The following extracts from the head note summarise the current view; the quashing of HM by the Court of Appeal does not interfere with these principles:
“2) There is nothing jurisprudentially problematic with the Strasbourg court’s judgment in Sufi & Elmi v the United Kingdom, as regards article 3 of the ECHR. The court’s finding, that the predominant cause of the humanitarian crisis in southern and central Somalia was due to the current warring parties, meant that the high threshold (identified, inter alia, in N v United Kingdom  ECHR 453) for finding an article 3 violation in the case of naturally occurring phenomena did not need to be met.
“3) That high threshold is, however, still capable of being crossed in cases of sufficient exceptionality. In deciding what constitutes an exceptional case, regard must be had to all the factors, including the actions of the parties to a conflict, albeit that those actions are not the predominant cause of the humanitarian crisis.
“4) Despite the suggestion in the judgment in Sufi & Elmi that there is no difference in the scope of, on the one hand, article 3 of the ECHR (and, thus, article 15(b) of the qualification directive) and, on the other, article 15(c) of the directive, the binding Luxembourg case law of Elgafaji (as well as the binding domestic authority of QD (Iraq)) makes it plain that article 15(c) can be satisfied without there being such a level of risk as is required for article 3 in cases of generalised violence (having regard to the high threshold identified in NA v United Kingdom  ECHR 616).

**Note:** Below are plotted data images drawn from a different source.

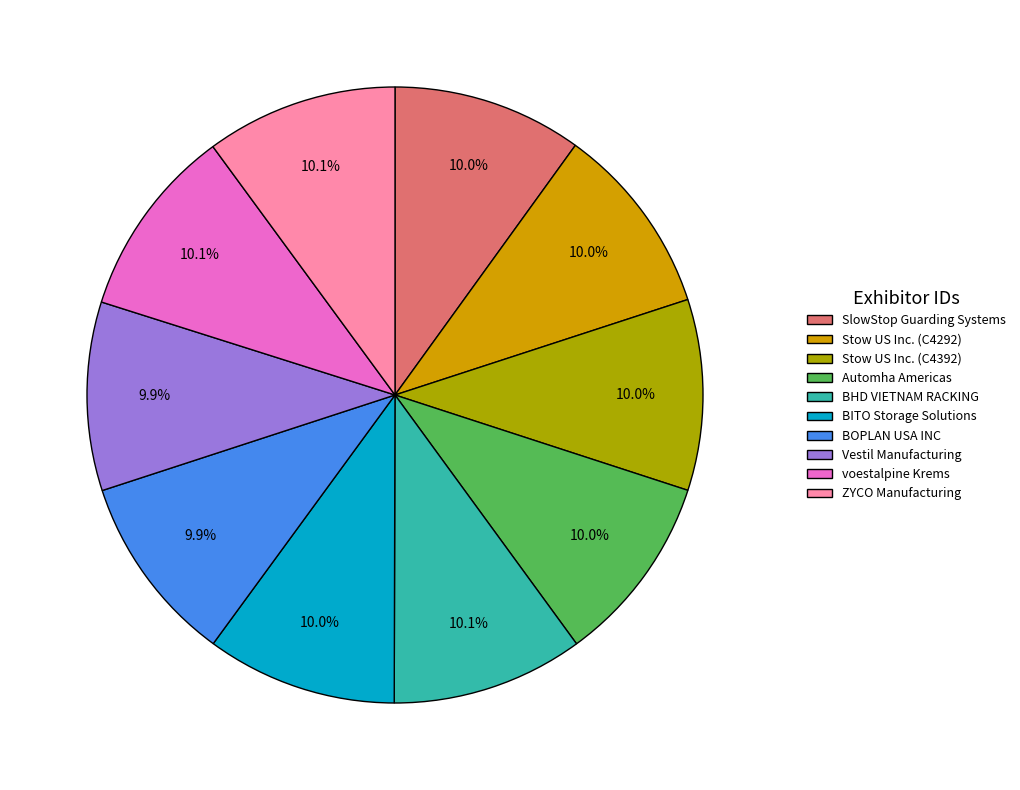

How much of the chart is everything except voestalpine Krems?

89.9%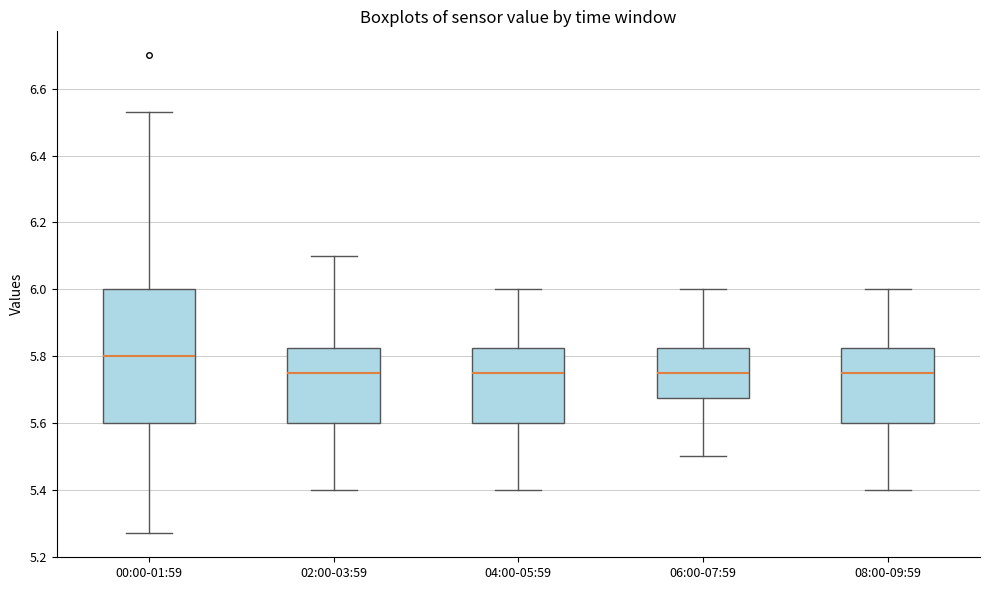

Reading left to right, transcribe this box plot: for each box, give where its median line is, the range the box spans, and where its two whiskers end, as read against the y-axis. The values are not printed on the chart, so give them approximately, as read against the axis.

00:00-01:59: median 5.80, box 5.60 to 6.00, whiskers 5.28 to 6.54
02:00-03:59: median 5.76, box 5.60 to 5.82, whiskers 5.40 to 6.10
04:00-05:59: median 5.76, box 5.60 to 5.82, whiskers 5.40 to 6.00
06:00-07:59: median 5.76, box 5.68 to 5.82, whiskers 5.50 to 6.00
08:00-09:59: median 5.76, box 5.60 to 5.82, whiskers 5.40 to 6.00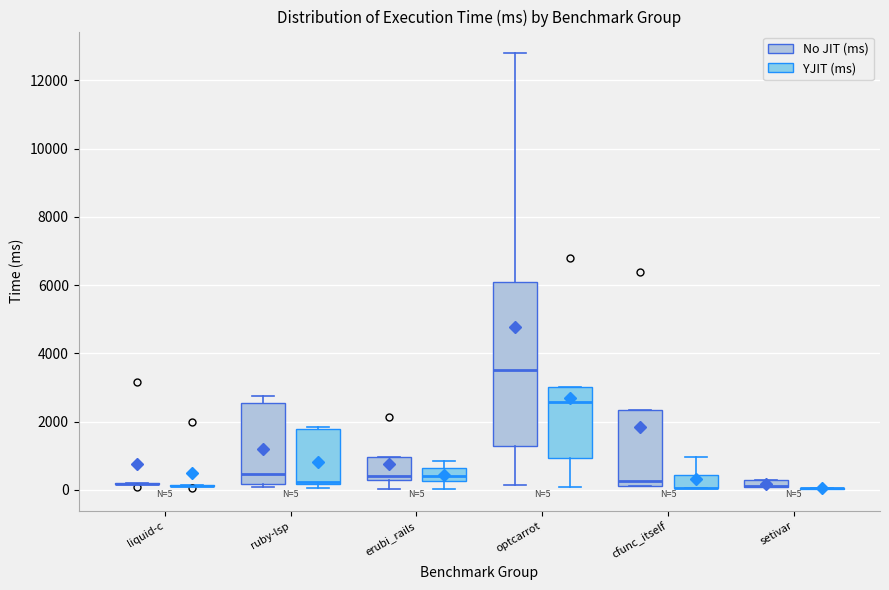

Which box is the tallest, from its lower edge to its upper edge?

optcarrot (No JIT (ms))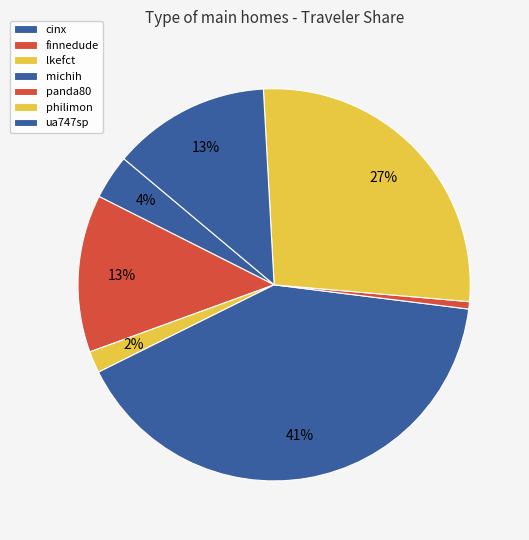

What percentage do philimon and cinx together represent?

30.9%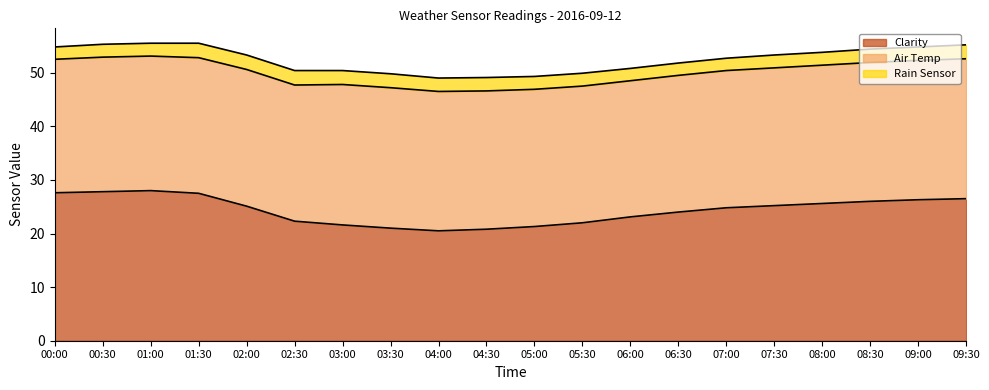

Reading right to left, what are all the values shown in this chart?

Clarity: 26.5	26.3	26.0	25.6	25.2	24.8	24.0	23.1	22.0	21.3	20.8	20.5	21.0	21.6	22.3	25.1	27.5	28.0	27.8	27.6
Air Temp: 26.1	26.0	25.9	25.8	25.7	25.6	25.5	25.4	25.5	25.6	25.8	26.0	26.2	26.2	25.4	25.5	25.3	25.1	25.1	24.9
Rain Sensor: 2.6	2.5	2.5	2.4	2.4	2.3	2.3	2.3	2.4	2.4	2.5	2.5	2.6	2.6	2.7	2.7	2.7	2.4	2.4	2.3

The difference appears to involve the fact that, as the CJEU found at  of Elgafaji, article 15(c) covers a ‘more general risk of harm’ than does article 3 of the ECHR; that article 15(c) includes types of harm that are less severe than those encompassed by article 3; and that the language indicating a requirement of exceptionality is invoked for different purposes in NA v United Kingdom and Elgafaji respectively.”